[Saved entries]
_____

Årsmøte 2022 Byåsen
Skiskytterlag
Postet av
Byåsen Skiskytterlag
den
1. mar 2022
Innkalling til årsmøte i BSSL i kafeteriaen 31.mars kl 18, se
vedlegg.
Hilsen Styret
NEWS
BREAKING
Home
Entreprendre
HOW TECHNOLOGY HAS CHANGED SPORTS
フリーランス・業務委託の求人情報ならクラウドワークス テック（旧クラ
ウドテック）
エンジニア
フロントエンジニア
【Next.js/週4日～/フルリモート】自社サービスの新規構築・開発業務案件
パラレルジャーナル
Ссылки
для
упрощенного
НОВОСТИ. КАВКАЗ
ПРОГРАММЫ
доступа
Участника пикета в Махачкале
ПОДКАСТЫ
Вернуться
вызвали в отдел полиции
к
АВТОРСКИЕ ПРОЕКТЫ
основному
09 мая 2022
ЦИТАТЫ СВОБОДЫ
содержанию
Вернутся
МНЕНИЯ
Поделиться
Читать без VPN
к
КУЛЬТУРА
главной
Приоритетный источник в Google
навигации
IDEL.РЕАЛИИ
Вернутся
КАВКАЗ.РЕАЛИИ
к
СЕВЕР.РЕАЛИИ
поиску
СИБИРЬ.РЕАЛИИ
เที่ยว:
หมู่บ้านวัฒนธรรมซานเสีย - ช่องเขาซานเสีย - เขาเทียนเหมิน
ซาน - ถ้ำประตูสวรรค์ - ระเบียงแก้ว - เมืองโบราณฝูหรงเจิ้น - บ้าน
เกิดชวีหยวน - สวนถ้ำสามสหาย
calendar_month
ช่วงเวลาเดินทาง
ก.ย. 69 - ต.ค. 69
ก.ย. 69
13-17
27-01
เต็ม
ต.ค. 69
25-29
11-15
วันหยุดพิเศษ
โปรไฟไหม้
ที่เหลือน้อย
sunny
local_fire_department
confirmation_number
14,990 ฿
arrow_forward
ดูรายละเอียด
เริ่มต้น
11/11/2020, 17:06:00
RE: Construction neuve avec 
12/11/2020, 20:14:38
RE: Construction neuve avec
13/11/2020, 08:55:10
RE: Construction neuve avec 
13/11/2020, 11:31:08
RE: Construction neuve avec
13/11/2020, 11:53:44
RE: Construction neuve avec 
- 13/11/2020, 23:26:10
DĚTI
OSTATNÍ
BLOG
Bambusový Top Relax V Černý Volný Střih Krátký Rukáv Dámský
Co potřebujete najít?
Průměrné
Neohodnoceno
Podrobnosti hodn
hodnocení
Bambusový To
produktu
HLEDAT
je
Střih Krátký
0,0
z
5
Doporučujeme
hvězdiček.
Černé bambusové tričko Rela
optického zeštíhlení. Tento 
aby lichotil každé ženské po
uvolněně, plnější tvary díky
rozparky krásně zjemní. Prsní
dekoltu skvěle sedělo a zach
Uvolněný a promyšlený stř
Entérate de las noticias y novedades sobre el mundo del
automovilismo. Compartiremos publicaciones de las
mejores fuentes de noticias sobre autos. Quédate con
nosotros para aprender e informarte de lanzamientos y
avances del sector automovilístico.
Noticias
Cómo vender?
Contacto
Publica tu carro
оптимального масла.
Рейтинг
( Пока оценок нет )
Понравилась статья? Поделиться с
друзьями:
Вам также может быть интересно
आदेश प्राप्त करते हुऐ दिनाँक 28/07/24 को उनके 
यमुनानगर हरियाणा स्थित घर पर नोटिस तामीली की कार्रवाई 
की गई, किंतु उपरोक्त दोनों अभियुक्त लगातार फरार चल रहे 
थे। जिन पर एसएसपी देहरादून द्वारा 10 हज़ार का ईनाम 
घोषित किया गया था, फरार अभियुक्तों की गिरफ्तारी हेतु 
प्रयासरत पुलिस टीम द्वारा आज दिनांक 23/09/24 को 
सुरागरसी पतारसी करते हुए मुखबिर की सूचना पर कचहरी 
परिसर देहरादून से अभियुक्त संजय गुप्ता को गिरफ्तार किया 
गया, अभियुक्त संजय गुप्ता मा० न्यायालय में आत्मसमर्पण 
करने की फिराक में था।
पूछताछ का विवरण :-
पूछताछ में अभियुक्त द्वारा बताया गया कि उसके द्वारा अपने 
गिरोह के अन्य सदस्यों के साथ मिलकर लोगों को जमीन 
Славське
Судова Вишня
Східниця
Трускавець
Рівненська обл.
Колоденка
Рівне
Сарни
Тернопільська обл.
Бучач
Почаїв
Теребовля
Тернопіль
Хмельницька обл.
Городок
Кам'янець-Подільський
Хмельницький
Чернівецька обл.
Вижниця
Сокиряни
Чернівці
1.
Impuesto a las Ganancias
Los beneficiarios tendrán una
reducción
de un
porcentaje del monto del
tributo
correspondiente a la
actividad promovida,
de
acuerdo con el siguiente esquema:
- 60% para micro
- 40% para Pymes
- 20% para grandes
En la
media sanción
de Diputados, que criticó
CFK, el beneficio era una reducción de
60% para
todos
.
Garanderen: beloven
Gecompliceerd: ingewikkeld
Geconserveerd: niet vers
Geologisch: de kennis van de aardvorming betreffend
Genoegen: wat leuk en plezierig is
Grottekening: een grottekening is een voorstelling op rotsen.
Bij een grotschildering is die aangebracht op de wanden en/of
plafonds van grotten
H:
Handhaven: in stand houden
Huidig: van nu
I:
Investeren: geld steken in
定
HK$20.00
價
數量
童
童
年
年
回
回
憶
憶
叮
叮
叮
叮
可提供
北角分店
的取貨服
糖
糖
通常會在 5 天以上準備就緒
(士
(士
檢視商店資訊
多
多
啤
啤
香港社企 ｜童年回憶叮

_____

WHAT THIS TASK INVOLVES:
What is needed here is one number: how many lines of the entries hold the string "Bambusový".

ANSWER SECTION:
2